Begin

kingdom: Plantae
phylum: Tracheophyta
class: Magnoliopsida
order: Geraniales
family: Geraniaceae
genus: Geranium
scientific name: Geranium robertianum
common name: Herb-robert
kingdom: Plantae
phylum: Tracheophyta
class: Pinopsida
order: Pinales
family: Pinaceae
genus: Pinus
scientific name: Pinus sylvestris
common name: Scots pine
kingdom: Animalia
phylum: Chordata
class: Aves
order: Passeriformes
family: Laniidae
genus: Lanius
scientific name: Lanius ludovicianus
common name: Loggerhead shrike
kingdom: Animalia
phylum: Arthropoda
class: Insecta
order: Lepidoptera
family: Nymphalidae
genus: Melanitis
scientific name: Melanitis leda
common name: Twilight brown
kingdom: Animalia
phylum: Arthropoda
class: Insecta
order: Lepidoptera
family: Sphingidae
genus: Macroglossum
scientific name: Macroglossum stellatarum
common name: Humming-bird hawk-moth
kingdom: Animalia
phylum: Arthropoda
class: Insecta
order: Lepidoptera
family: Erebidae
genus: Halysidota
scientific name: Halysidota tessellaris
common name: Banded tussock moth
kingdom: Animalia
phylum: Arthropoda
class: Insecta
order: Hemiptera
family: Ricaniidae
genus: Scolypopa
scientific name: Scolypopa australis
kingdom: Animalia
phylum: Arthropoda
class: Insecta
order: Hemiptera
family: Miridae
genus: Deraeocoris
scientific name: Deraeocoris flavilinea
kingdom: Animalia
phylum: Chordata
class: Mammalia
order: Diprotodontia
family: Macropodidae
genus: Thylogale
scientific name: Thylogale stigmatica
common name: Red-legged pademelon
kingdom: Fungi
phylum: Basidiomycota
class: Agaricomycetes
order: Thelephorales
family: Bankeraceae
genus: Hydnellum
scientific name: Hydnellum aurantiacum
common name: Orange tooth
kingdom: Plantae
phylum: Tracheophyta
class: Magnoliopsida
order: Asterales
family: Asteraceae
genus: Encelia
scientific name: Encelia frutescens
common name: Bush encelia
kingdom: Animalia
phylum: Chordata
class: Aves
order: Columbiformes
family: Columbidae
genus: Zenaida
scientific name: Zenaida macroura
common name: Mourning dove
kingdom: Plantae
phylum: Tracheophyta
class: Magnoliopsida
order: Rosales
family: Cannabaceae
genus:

End

Exercise goal = Copy out the lines word for word, starting at the line that contains "genus: Thylogale" and ending at the very last line of the rows above, with both of those lines included.

Complete response =
genus: Thylogale
scientific name: Thylogale stigmatica
common name: Red-legged pademelon
kingdom: Fungi
phylum: Basidiomycota
class: Agaricomycetes
order: Thelephorales
family: Bankeraceae
genus: Hydnellum
scientific name: Hydnellum aurantiacum
common name: Orange tooth
kingdom: Plantae
phylum: Tracheophyta
class: Magnoliopsida
order: Asterales
family: Asteraceae
genus: Encelia
scientific name: Encelia frutescens
common name: Bush encelia
kingdom: Animalia
phylum: Chordata
class: Aves
order: Columbiformes
family: Columbidae
genus: Zenaida
scientific name: Zenaida macroura
common name: Mourning dove
kingdom: Plantae
phylum: Tracheophyta
class: Magnoliopsida
order: Rosales
family: Cannabaceae
genus:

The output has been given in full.